::: GIVEN RECORDS :::
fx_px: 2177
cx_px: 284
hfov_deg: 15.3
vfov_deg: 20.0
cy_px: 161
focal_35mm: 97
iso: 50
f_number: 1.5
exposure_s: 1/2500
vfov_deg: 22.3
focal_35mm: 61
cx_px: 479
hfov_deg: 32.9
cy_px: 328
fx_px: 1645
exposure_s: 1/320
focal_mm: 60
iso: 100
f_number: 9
:::
::: GIVEN RECORDS :::
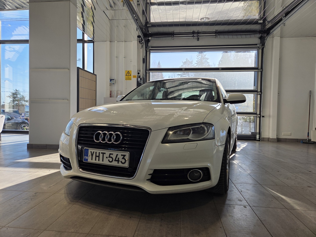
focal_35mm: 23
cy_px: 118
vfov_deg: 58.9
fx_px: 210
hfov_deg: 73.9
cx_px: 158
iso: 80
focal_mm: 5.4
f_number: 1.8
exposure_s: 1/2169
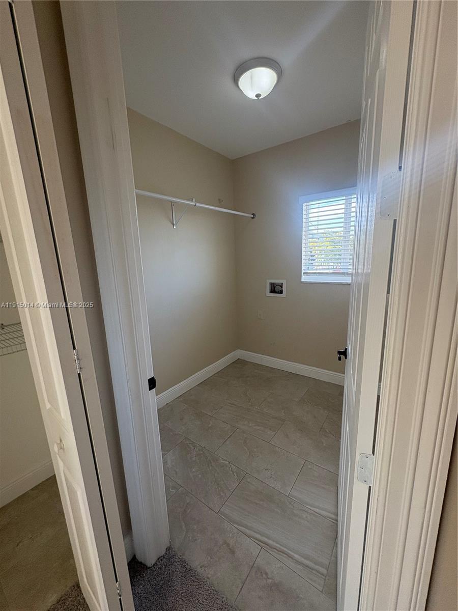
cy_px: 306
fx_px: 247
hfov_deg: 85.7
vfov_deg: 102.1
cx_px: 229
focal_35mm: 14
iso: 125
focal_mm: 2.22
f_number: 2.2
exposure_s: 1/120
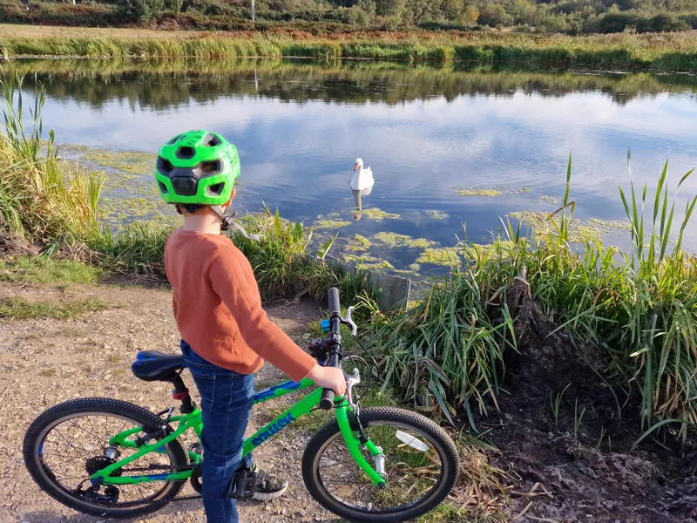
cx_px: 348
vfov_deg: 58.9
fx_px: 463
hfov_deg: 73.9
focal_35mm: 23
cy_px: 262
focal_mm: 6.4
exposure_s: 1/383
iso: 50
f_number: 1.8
:::
> _WHAT TO PRODUCE_
Repeat word for word the lines above that run from the line containing "f_number: 1.5" through the line containing "f_number: 9", both ends included, and nothing else.

> _OUTPUT_
f_number: 1.5
exposure_s: 1/2500
vfov_deg: 22.3
focal_35mm: 61
cx_px: 479
hfov_deg: 32.9
cy_px: 328
fx_px: 1645
exposure_s: 1/320
focal_mm: 60
iso: 100
f_number: 9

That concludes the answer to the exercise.